(What the exercise asks): For the entries below, the result should be an exact transcription of the lines from the one with "5 Training of High-Quality Personnel" up to and including the one with "12 | 6 | 19 |", and only those.

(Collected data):

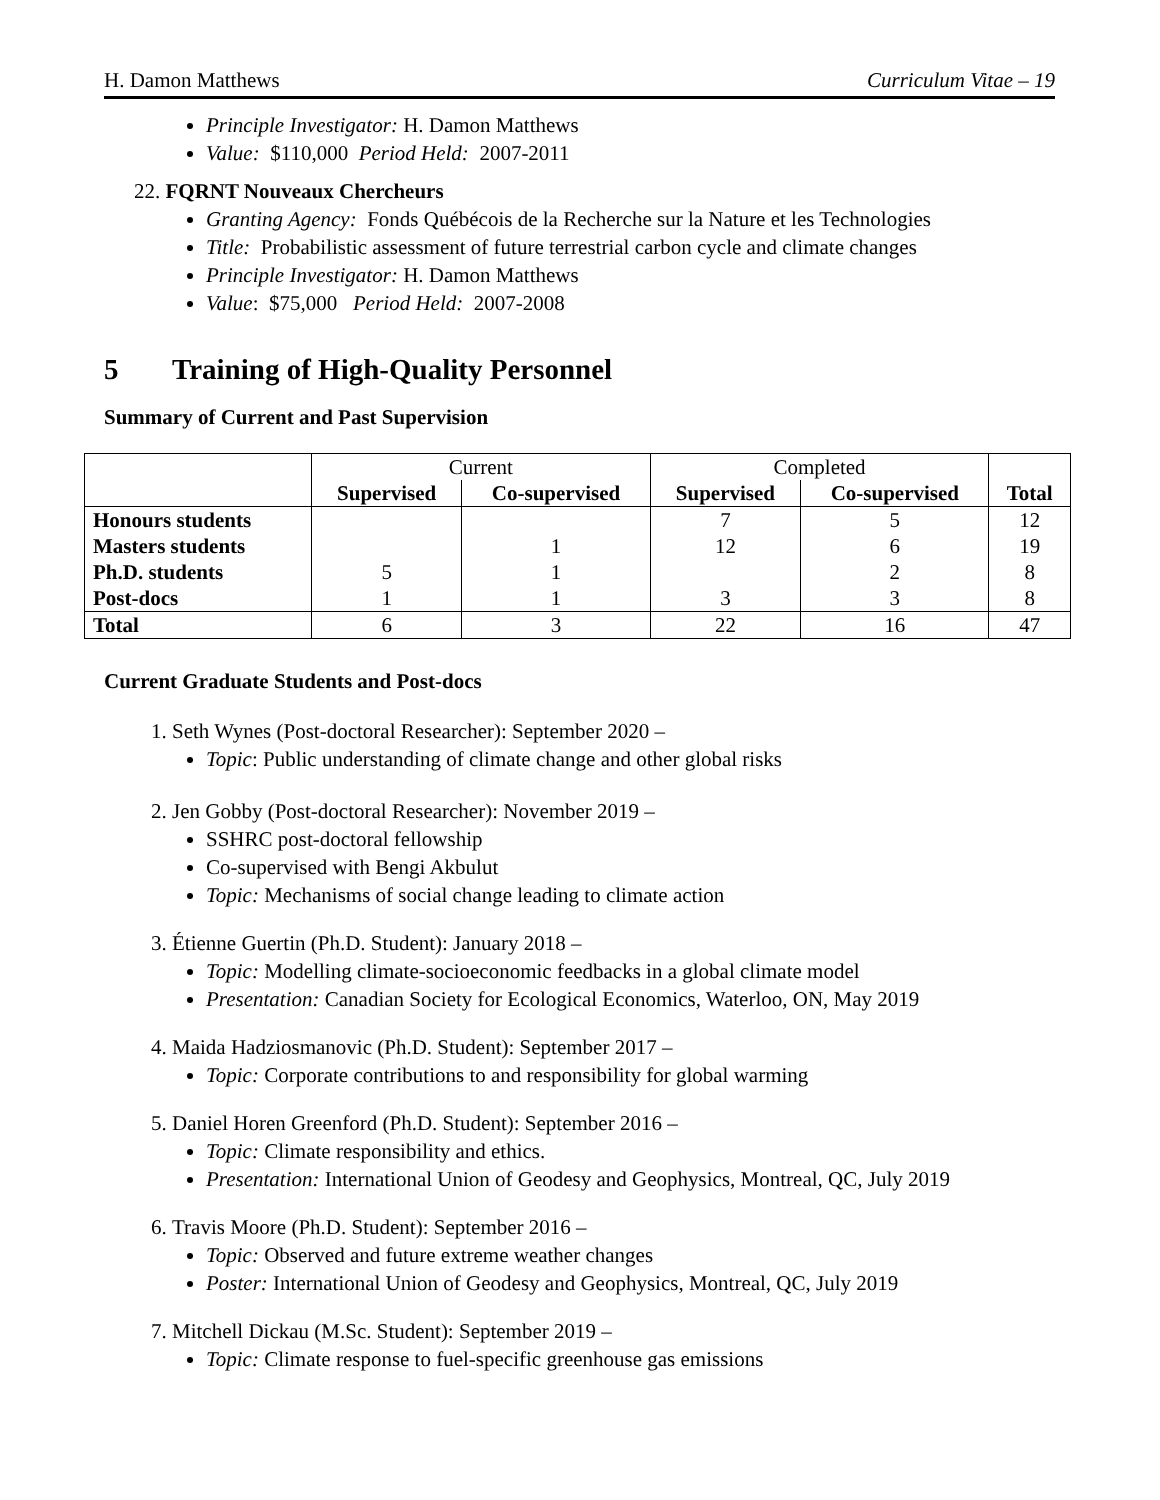H. Damon Matthews Curriculum Vitae – 19
Principle Investigator: H. Damon Matthews
Value: $110,000 Period Held: 2007-2011
22. FQRNT Nouveaux Chercheurs
Granting Agency: Fonds Québécois de la Recherche sur la Nature et les Technologies
Title: Probabilistic assessment of future terrestrial carbon cycle and climate changes
Principle Investigator: H. Damon Matthews
Value: $75,000 Period Held: 2007-2008
5 Training of High-Quality Personnel
Summary of Current and Past Supervision
| | Current | | Completed | | |
| --- | --- | --- | --- | --- | --- |
| | Supervised | Co-supervised | Supervised | Co-supervised | Total |
| Honours students | | | 7 | 5 | 12 |
| Masters students | | 1 | 12 | 6 | 19 |
| Ph.D. students | 5 | 1 | | 2 | 8 |
| Post-docs | 1 | 1 | 3 | 3 | 8 |
| Total | 6 | 3 | 22 | 16 | 47 |
Current Graduate Students and Post-docs
1. Seth Wynes (Post-doctoral Researcher): September 2020 –
Topic: Public understanding of climate change and other global risks
2. Jen Gobby (Post-doctoral Researcher): November 2019 –
SSHRC post-doctoral fellowship
Co-supervised with Bengi Akbulut
Topic: Mechanisms of social change leading to climate action
3. Étienne Guertin (Ph.D. Student): January 2018 –
Topic: Modelling climate-socioeconomic feedbacks in a global climate model
Presentation: Canadian Society for Ecological Economics, Waterloo, ON, May 2019
4. Maida Hadziosmanovic (Ph.D. Student): September 2017 –
Topic: Corporate contributions to and responsibility for global warming
5. Daniel Horen Greenford (Ph.D. Student): September 2016 –
Topic: Climate responsibility and ethics.
Presentation: International Union of Geodesy and Geophysics, Montreal, QC, July 2019
6. Travis Moore (Ph.D. Student): September 2016 –
Topic: Observed and future extreme weather changes
Poster: International Union of Geodesy and Geophysics, Montreal, QC, July 2019
7. Mitchell Dickau (M.Sc. Student): September 2019 –
Topic: Climate response to fuel-specific greenhouse gas emissions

(Output of the task):
5 Training of High-Quality Personnel
Summary of Current and Past Supervision
| | Current | | Completed | | |
| --- | --- | --- | --- | --- | --- |
| | Supervised | Co-supervised | Supervised | Co-supervised | Total |
| Honours students | | | 7 | 5 | 12 |
| Masters students | | 1 | 12 | 6 | 19 |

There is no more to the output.